Mein Kiez, meine Spuren – Audiowerkstatt

Sound-Workshops mit Jugendlichen am Berliner Alexanderplatz

Von 2019 bis 2021 haben wir mehrere Workshops für junge Menschen am Berliner Alexanderplatz gegeben. Wir haben Mikrofone verteilt, mit denen die Jugendlichen ihre eigenen Aufnahmen und Interviews machen konnten.

Aus dem Audiomaterial ist ein Radiofeature für Deutschlandfunk Kultur entstanden:

Smilie – Leben auf dem Alexanderplatz

Blogeinträge aus unseren ersten Workshops am Alexanderplatz:

Ausgestattet mit Aufnahmegeräten erforschen Jugendliche das Leben am Alexanderplatz. Der Ort ist für sie selbst und viele ihrer Interviewpartner einer ihrer Lebensmittelpunkte. Einige von ihnen leben dort. Mit der Hilfe von Julia Illmer und Massimo Maio lernen die Jugendlichen, Interviews zu führen, aufzunehmen und mit einem Schnittprogramm zu bearbeiten.

Ausschnitte aus allen am Alexanderplatz geführten Interviews gibt es hier zu hören (Suchbegriff: Asphalt)

Projektblog

Tag 1 / Donnerstag, den 10.10.19
geschrieben von Julia Illmer
Mitten in Berlin, auf dem Alexanderplatz, steht ein besprühter Baucontainer. Ein Ort für junge Menschen, die am Alex abhängen oder dort leben – der Jugendaktionsraum (Jara). Heute sitzen einige von ihnen im Container um den Tisch. Sie erzählen davon, warum der Alex in ihrem Leben eine große Rolle spielt. In den nächsten Tagen werden sie selbst Interviews mit Fremden und Menschen, die ihnen nahe stehen, zum Leben am Alex führen. Wir sammeln Fragen, zum Beispiel:

Wann warst du das erste Mal am Alex und warum?
Warum hängst du am Alex ab?
Wie sieht dein Traum-Alex in zehn Jahren aus?

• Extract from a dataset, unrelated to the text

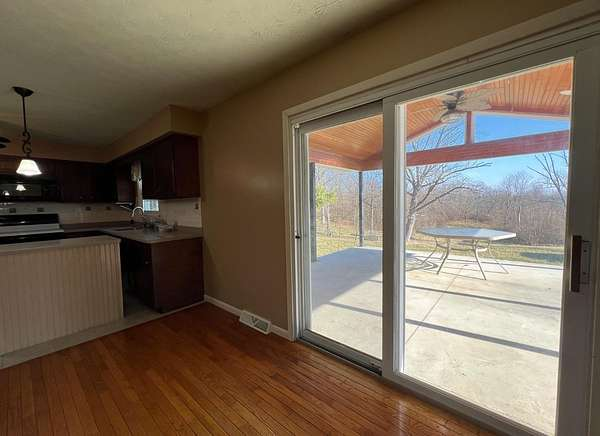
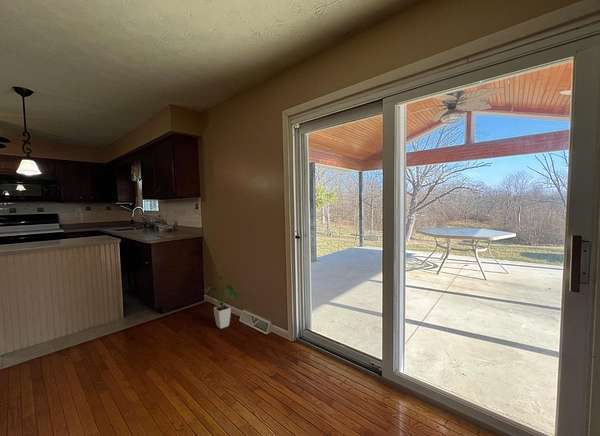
+ house plant [203,275,240,330]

Mit Mikrofonen ausgestattet beginnen die Jugendlichen sich gegenseitig zu interviewen.

Tag 2 / Freitag, den 11.10.19
geschrieben von Massimo Maio

Noah:
Ich würd dir nicht dazu raten, zum Alex zu gehen, weil du in Sachen reinrutscht und irgendwann nicht mehr zur Schule gehst und gar nichts mehr machst.

Smiley:
Warum kommst du dann so oft zum Alex?

Noah:
Weil ich nicht weiß, wo ich anders hin soll und weil man hier viele Leute kennenlernen kann, auch wenn man keine Freunde hat.

Gemeinschaft und Sumpf, anziehend und abstoßend – so wird der Alexanderplatz in unseren Interviews sehr oft beschrieben. Die Kontaktfreudigkeit der Jugendlichen ist jedenfalls deutlich spürbar. Auch heute befragen sie sich gegenseitig, machen Interviews mit anderen Obdachlosen und mit Touristen. Der Wunsch für nächste Woche: Mit dem Mikrofon zur Polizeiwache.

Tag 3 / Samstag, den 12.10.19
geschrieben von Julia Illmer

In den letzten zwei Tagen sind bereits gut ein Dutzend Interviews entstanden. Wir hören in einige von Ihnen rein. Marc hat ein Interview mit einem Bekannten geführt, der obdachlos ist.

Marc:
Wer sind die wichtigsten Menschen hier am Alex für dich?

E.:
Auf jeden Fall Vatern, lebt unter der Brücke und sehr guter Mann. Hat mich hier angelernt. Das ist Familie halt.

Marc:
Würden Sie diese Menschen mehr als Familie bezeichnen als ihre echte Familie?

E.:
Ja.

Marc:
Also, Familie sind für Sie die, die immer für Sie da sind, auch wenn mal nicht so gute Zeiten sind.

E.:
Meine Straßenfamilie. Ja.

Tag 4 / Dienstag, den 15.10.19
geschrieben von Massimo Maio

Es hätte viele Fragen an die Polizei gegeben, doch sie konnten heute nicht beantwortet werden. Spontane Interviews zu geben ist den Polizisten leider nicht erlaubt. Dafür wurden neue Stimmen auf der Treppe unter dem Fernsehturm aufgenommen:

N:
Welchen Menschen würdest du empfehlen, Zeit am Alex zu verbringen?
S:
Menschen, die sich im Mainstream nicht wohl fühlen und davon Abstand brauchen.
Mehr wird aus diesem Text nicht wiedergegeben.